As we embark on a new year, sharks, the perfect predator, are in trouble. Swordfish stocks are at an all-time low. Bluefin tuna, one of the largest, fastest and most magnificent creatures on earth, slowly disappear.

Seabirds die by the hundreds of thousands as they compete with humans for food from the sea. Dolphins and turtles also drown in trawls and nets, victims of wasteful fishing practices.

Worldwide, between a quarter and a third of all fish taken from the sea are unwanted and thrown back dead, a waste of nearly 30-million tons of marine life each year.

On land, habitat loss costs the nation's commercial fisheries about $208-million annually in reduced catches. As more people move toward coastal areas, wetlands will continue to give way to development.

But all is not gloom and doom. Several good, publicly supported organizations work on local, national and international levels to assure that our oceans will thrive through the next millennium.

The National Audubon Society's Living Oceans Program has taken great strides to educate the public to the threats mentioned above. Led by Dr. Carl Safina, a lifelong fisherman and seabird scientist, this worthwhile program shows just how intricately linked all marine life is.

The program publishes an excellent newsletter. Contact the membership department at the National Audubon Society, 700 Broadway, New York, NY 10003, for information.

You can also pick up a copy of Safina's new book, Song for the Blue Ocean, at most bookstores. The book has been compared with Rachel Carson's pioneering bestseller, The Sea Around Us, because it expertly shows the connection between the ocean and our survival.

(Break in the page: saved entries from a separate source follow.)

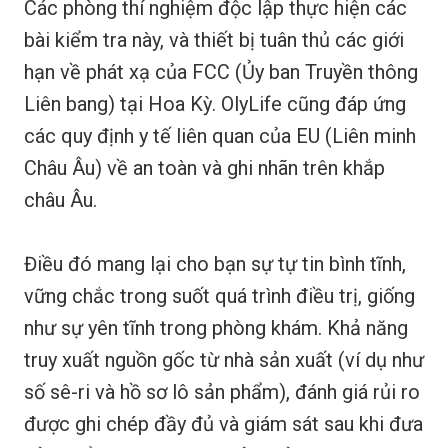
Các phòng thí nghiệm độc lập thực hiện các
bài kiểm tra này, và thiết bị tuân thủ các giới
hạn về phát xạ của FCC (Ủy ban Truyền thông
Liên bang) tại Hoa Kỳ. OlyLife cũng đáp ứng
các quy định y tế liên quan của EU (Liên minh
Châu Âu) về an toàn và ghi nhãn trên khắp
châu Âu.
Điều đó mang lại cho bạn sự tự tin bình tĩnh,
vững chắc trong suốt quá trình điều trị, giống
như sự yên tĩnh trong phòng khám. Khả năng
truy xuất nguồn gốc từ nhà sản xuất (ví dụ như
số sê-ri và hồ sơ lô sản phẩm), đánh giá rủi ro
được ghi chép đầy đủ và giám sát sau khi đưa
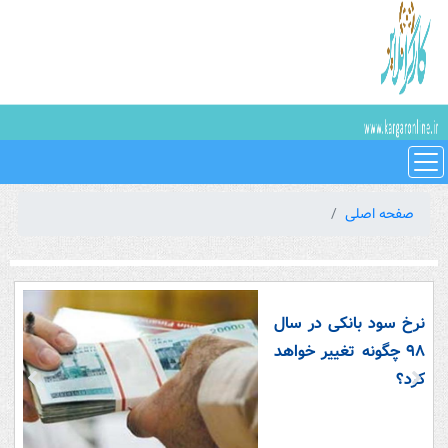
صفحه اصلی
نرخ سود بانکی در سال
۹۸ چگونه تغییر خواهد
کرد؟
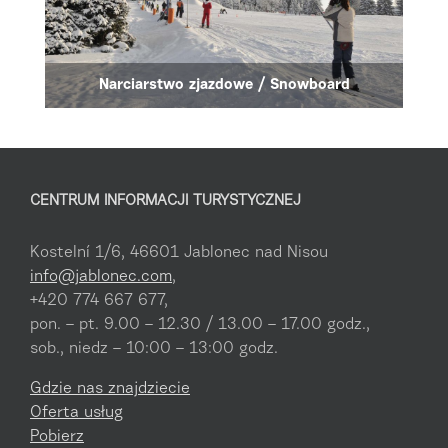
Narciarstwo zjazdowe / Snowboard
CENTRUM INFORMACJI TURYSTYCZNEJ
Kostelní 1/6, 46601 Jablonec nad Nisou
info@jablonec.com
,
+420 774 667 677,
pon. – pt. 9.00 – 12.30 / 13.00 – 17.00 godz.,
sob., niedz – 10:00 – 13:00 godz.
Gdzie nas znajdziecie
Oferta usług
Pobierz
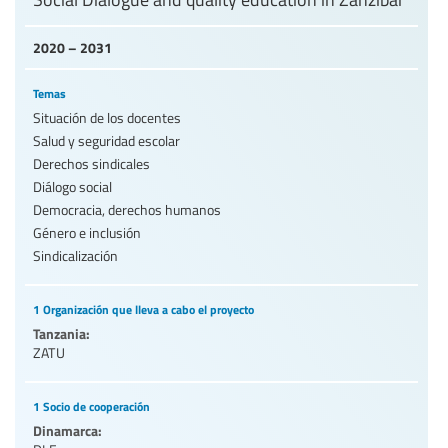
2020 – 2031
Temas
Situación de los docentes
Salud y seguridad escolar
Derechos sindicales
Diálogo social
Democracia, derechos humanos
Género e inclusión
Sindicalización
1 Organización que lleva a cabo el proyecto
Tanzania:
ZATU
1 Socio de cooperación
Dinamarca:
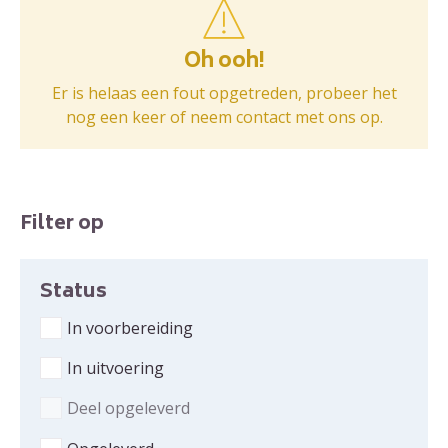
Oh ooh!
Er is helaas een fout opgetreden, probeer het
nog een keer of neem contact met ons op.
Onderhoudsprojecten
Filter op
Status
Oh ooh!
In voorbereiding
beer het nog een keer of neem contact met ons op.
In uitvoering
Deel opgeleverd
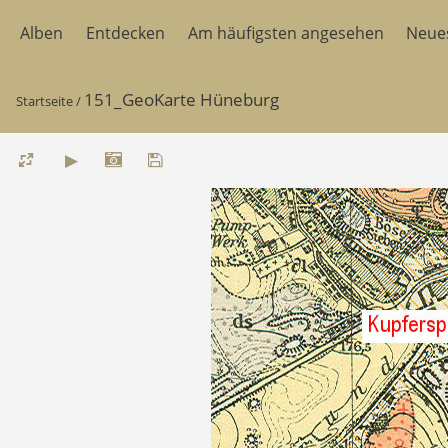
Alben
Entdecken
Am häufigsten angesehen
Neue
151_GeoKarte Hüneburg
Startseite
/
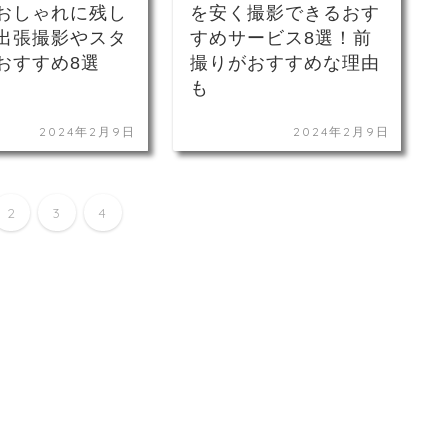
おしゃれに残し
を安く撮影できるおす
出張撮影やスタ
すめサービス8選！前
おすすめ8選
撮りがおすすめな理由
も
2024年2月9日
2024年2月9日
2
3
4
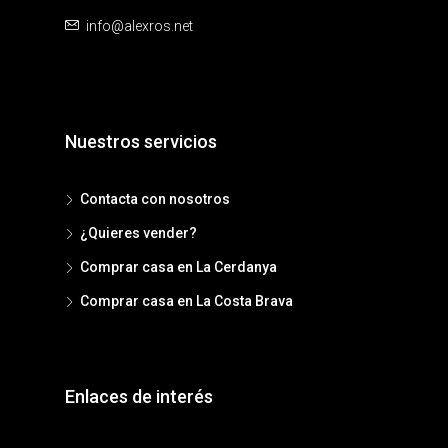
info@alexros.net
Nuestros servicios
Contacta con nosotros
¿Quieres vender?
Comprar casa en La Cerdanya
Comprar casa en La Costa Brava
Enlaces de interés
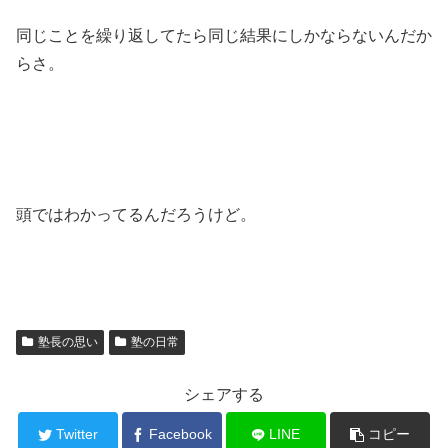
同じことを繰り返してたら同じ結果にしかならないんだか
らさ。
頭ではわかってるんだろうけど。
塾長の思い
塾の日常
シェアする
Twitter
Facebook
LINE
コピー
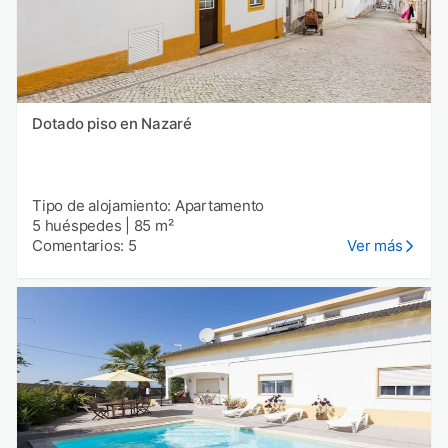
Dotado piso en Nazaré
Tipo de alojamiento: Apartamento
5 huéspedes
|
85 m²
Comentarios: 5
Ver más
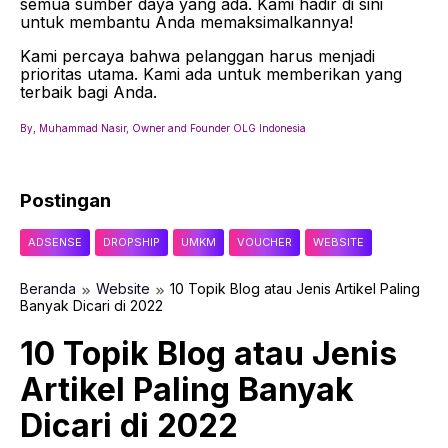
semua sumber daya yang ada. Kami hadir di sini
untuk membantu Anda memaksimalkannya!
Kami percaya bahwa pelanggan harus menjadi
prioritas utama. Kami ada untuk memberikan yang
terbaik bagi Anda.
By, Muhammad Nasir, Owner and Founder OLG Indonesia
Postingan
ADSENSE
DROPSHIP
UMKM
VOUCHER
WEBSITE
Beranda
Website
10 Topik Blog atau Jenis Artikel Paling
Banyak Dicari di 2022
10 Topik Blog atau Jenis
Artikel Paling Banyak
Dicari di 2022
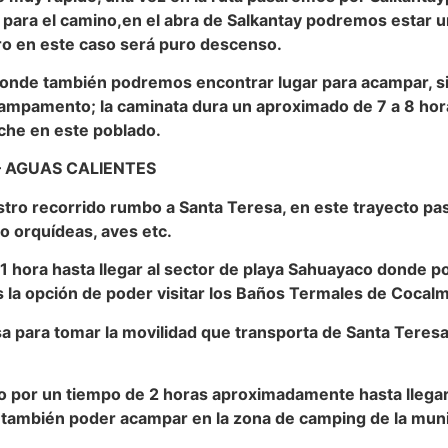
s para el camino,en el abra de Salkantay podremos estar 
ero en este caso será puro descenso.
onde también podremos encontrar lugar para acampar, s
 campamento; la caminata dura un aproximado de 7 a 8 ho
oche en este poblado.
– AGUAS CALIENTES
o recorrido rumbo a Santa Teresa, en este trayecto pa
o orquídeas, aves etc.
1 hora hasta llegar al sector de playa Sahuayaco donde 
 la opción de poder visitar los Baños Termales de Cocal
a para tomar la movilidad que transporta de Santa Teresa
por un tiempo de 2 horas aproximadamente hasta llegar 
 también poder acampar en la zona de camping de la muni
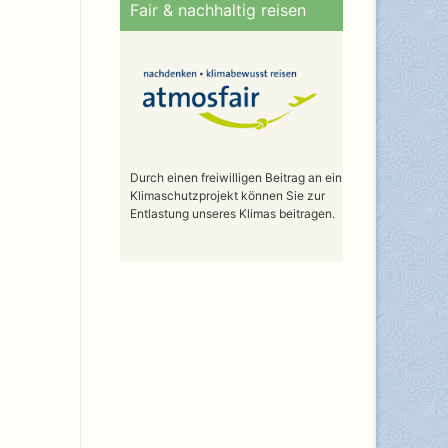
Fair & nachhaltig reisen
Durch einen freiwilligen Beitrag an ein
Klimaschutzprojekt können Sie zur
Entlastung unseres Klimas beitragen.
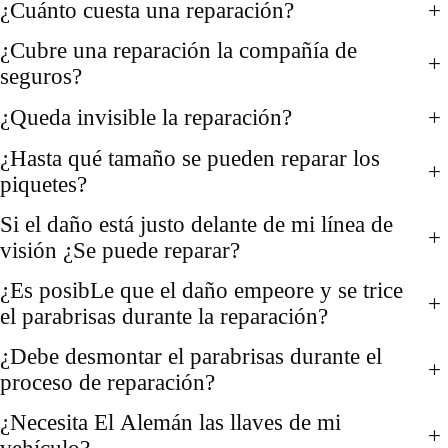
¿Cuánto cuesta una reparación?
+
¿Cubre una reparación la compañía de
+
seguros?
¿Queda invisible la reparación?
+
¿Hasta qué tamaño se pueden reparar los
+
piquetes?
Si el daño está justo delante de mi línea de
+
visión ¿Se puede reparar?
¿Es posibLe que el daño empeore y se trice
+
el parabrisas durante la reparación?
¿Debe desmontar el parabrisas durante el
+
proceso de reparación?
¿Necesita El Alemán las llaves de mi
+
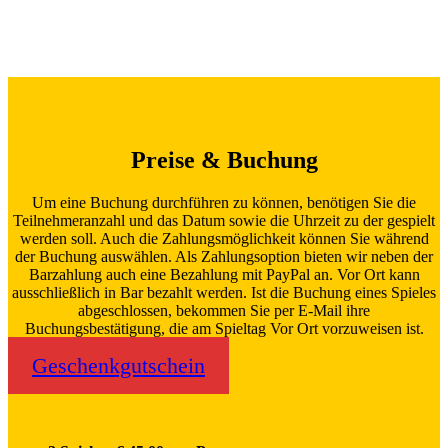
Preise & Buchung
Um eine Buchung durchführen zu können, benötigen Sie die
Teilnehmeranzahl und das Datum sowie die Uhrzeit zu der gespielt
werden soll. Auch die Zahlungsmöglichkeit können Sie während
der Buchung auswählen. Als Zahlungsoption bieten wir neben der
Barzahlung auch eine Bezahlung mit PayPal an. Vor Ort kann
ausschließlich in Bar bezahlt werden. Ist die Buchung eines Spieles
abgeschlossen, bekommen Sie per E-Mail ihre
Buchungsbestätigung, die am Spieltag Vor Ort vorzuweisen ist.
Geschenkgutschein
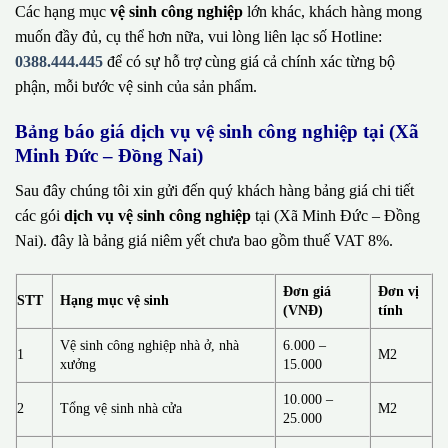
Các hạng mục
vệ sinh công nghiệp
lớn khác, khách hàng mong
muốn đầy đủ, cụ thể hơn nữa, vui lòng liên lạc số Hotline:
0388.444.445
để có sự hỗ trợ cùng giá cả chính xác từng bộ
phận, mỗi bước vệ sinh của sản phẩm.
Bảng báo giá dịch vụ vệ sinh công nghiệp tại (Xã
Minh Đức – Đồng Nai)
Sau đây chúng tôi xin gửi đến quý khách hàng bảng giá chi tiết
các gói
dịch vụ vệ sinh công nghiệp
tại (Xã Minh Đức – Đồng
Nai). đây là bảng giá niêm yết chưa bao gồm thuế VAT 8%.
Đơn giá
Đơn vị
STT
Hạng mục vệ sinh
(VNĐ)
tính
Vệ sinh công nghiệp nhà ở, nhà
6.000 –
1
M2
xưởng
15.000
10.000 –
2
Tổng vệ sinh nhà cửa
M2
25.000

The National Coalition for Marine Conservation is another nonprofit group working to protect ocean fish and their habitat. Started in 1973 by fishermen interested in preserving stocks of offshore fish, the NCMC has focused on ensuring the stability of a valuable food and recreational resource and maintaining the ocean's biodiversity.

The only organization working exclusively for ocean fish (as opposed to nonfish animals such as dolphins and turtles), the NCMC pays particular interest to large pelagics such as billfish, tunas and sharks. For membership information, write to 3 W Market St., Leesburg, VA 20176.

For more than a quarter of a century, the Center for Marine Conservation has practiced and preached protection for the seas. The center's work has benefited whales and seals, sea turtles and sea birds, finfish and coral reefs.

Some noteworthy actions include promoting state and federal requirements for turtle excluder devices to protect sea turtles from drowning in fishing nets; creating marine sanctuaries and the first "no take" marine reserves; winning the global moratorium on commercial whaling and reforming the Magnuson Fisheries Conservation and Management Act _ the law governing management of U.S. fisheries _ to stop overfishing, reduce by catch and protect important marine habitats.

But the CMC is probably best known for its International Coastal Cleanup in which hundreds of thousands of people worldwide scour shorelines for discarded nets, fishing line and other garbage that kill marine life.